A paragraph? I’m kidding. But let me tell you: I love to read. I’ve always been a reader.”

  “Oh? What have you been reading lately?” I asked. I don’t know what I was expecting him to say.

  “Euripides.”

  What language was he speaking? “I’m sorry?”

  “I probably have the pronunciation wrong. Euripides?” It was the correct pronunciation. “Ancient Greek playwright. Heavy stuff. You read him?” I said it had been a while. “Heavy stuff. Really makes you think about things. The big questions, you know. What are we here for? What do we do?”

  “And?” Sadie asked.

  “Hell if I know. You’ll be the first to know if I find out, I promise you that. I’ve always loved those little Loeb Classical editions. You know what I’m talking about? With the green covers? You ever read those things? I have a pretty good collection. Handsome books. My wife got me into them. English major. Hey, I got a thought.” He looked at Sadie. “Is this gentleman a decent house-sitter?”

  “The best.”

  “Doesn’t steal? Doesn’t throw too many parties?”

  “I haven’t heard a single complaint from the neighbors.”

  Dave turned back to me. “How’d you like to watch my new house for a spell? We want to make a few improvements before we move in and it sure would help to have someone there. Be a great place to write your next book. If Sadie doesn’t mind my stealing you, of course.”

  The brief look that Sadie and I exchanged contained a conversation: “Do you want to?” “I’m not sure.” “You can if you want.” “I need someone to tell me what I want.” “No, you need to figure it out on your own.” “How?” “Search within yourself.” “But…”

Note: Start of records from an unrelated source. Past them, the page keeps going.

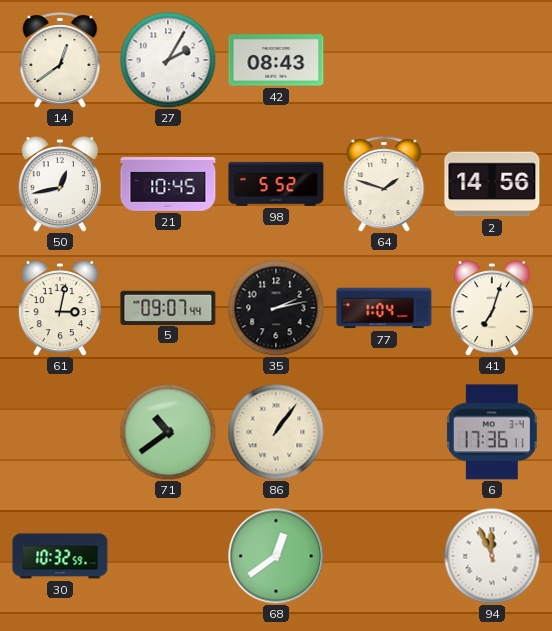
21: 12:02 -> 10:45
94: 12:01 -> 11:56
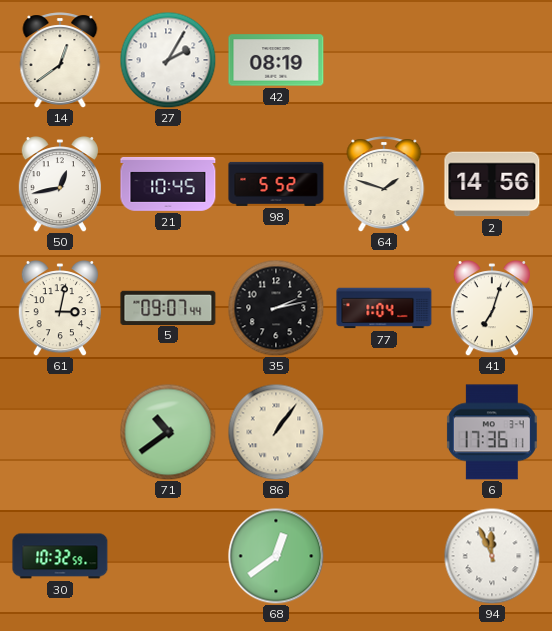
42: 08:43 -> 08:19
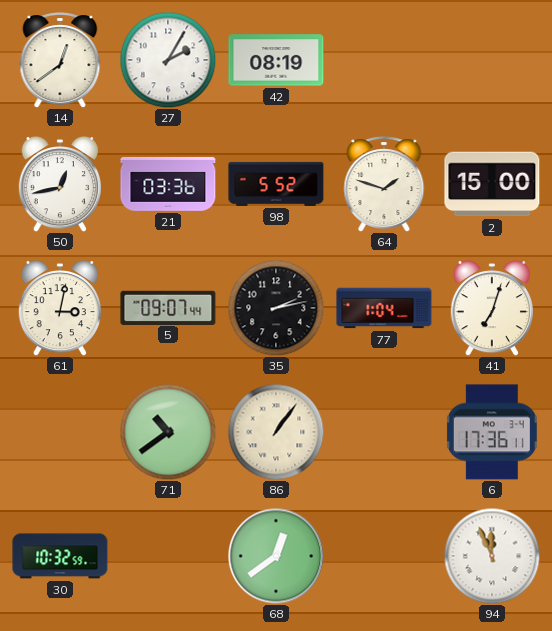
21: 10:45 -> 03:36
2: 14:56 -> 15:00
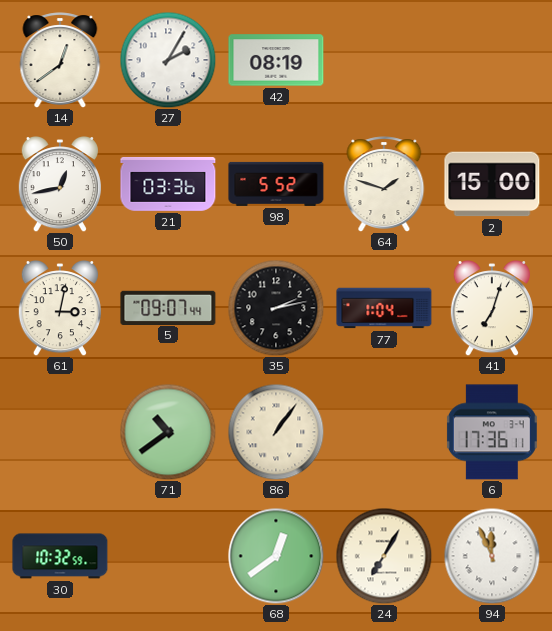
24: none -> 7:05
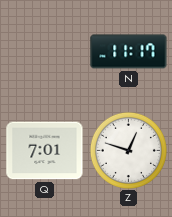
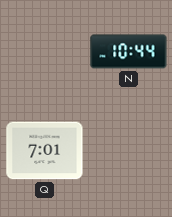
N: 11:17 -> 10:44
Z: 12:48 -> none
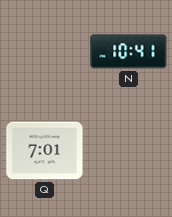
N: 10:44 -> 10:41
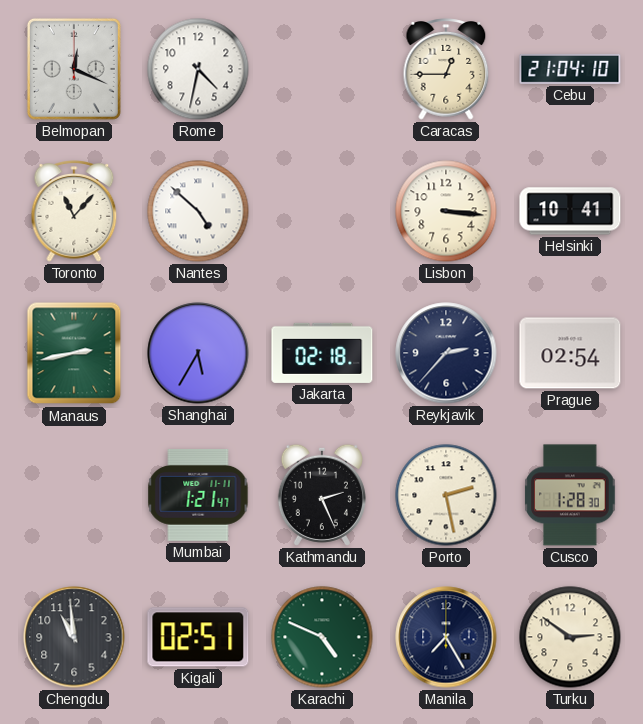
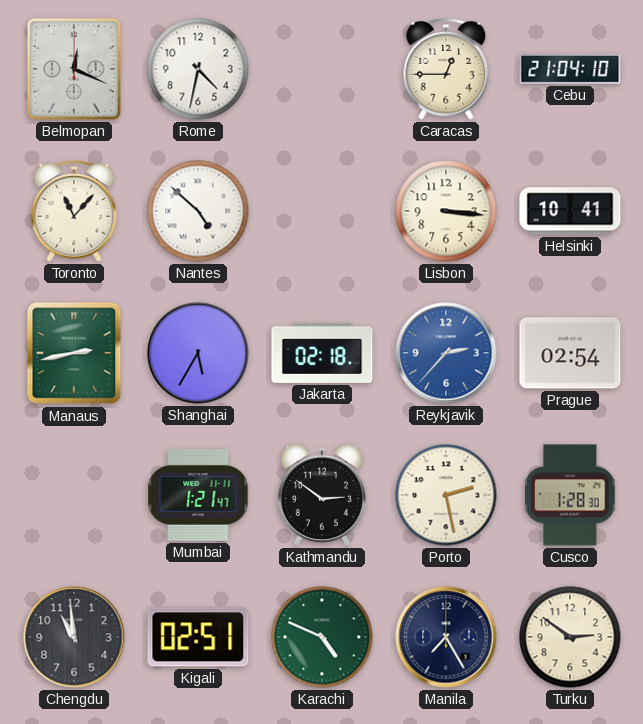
Reykjavik dial: navy -> blue
Kathmandu: 2:26 -> 2:51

  “Yeah,” said Sadie, “it’s fine with me.”

  “Fantastic! My wife’ll be so pleased. I’m texting her right now. Her sister was looking after the place but she got scared, couldn’t handle it. Gets a little lonely but you’ll be fine. I’ll make sure the Jeep arrives before you do. You’re going to love driving that Jeep. 2012. Kevlar. Super tricked out. What’s the soonest you can get out there? So I can tell my wife. The glass people are coming up on Friday.”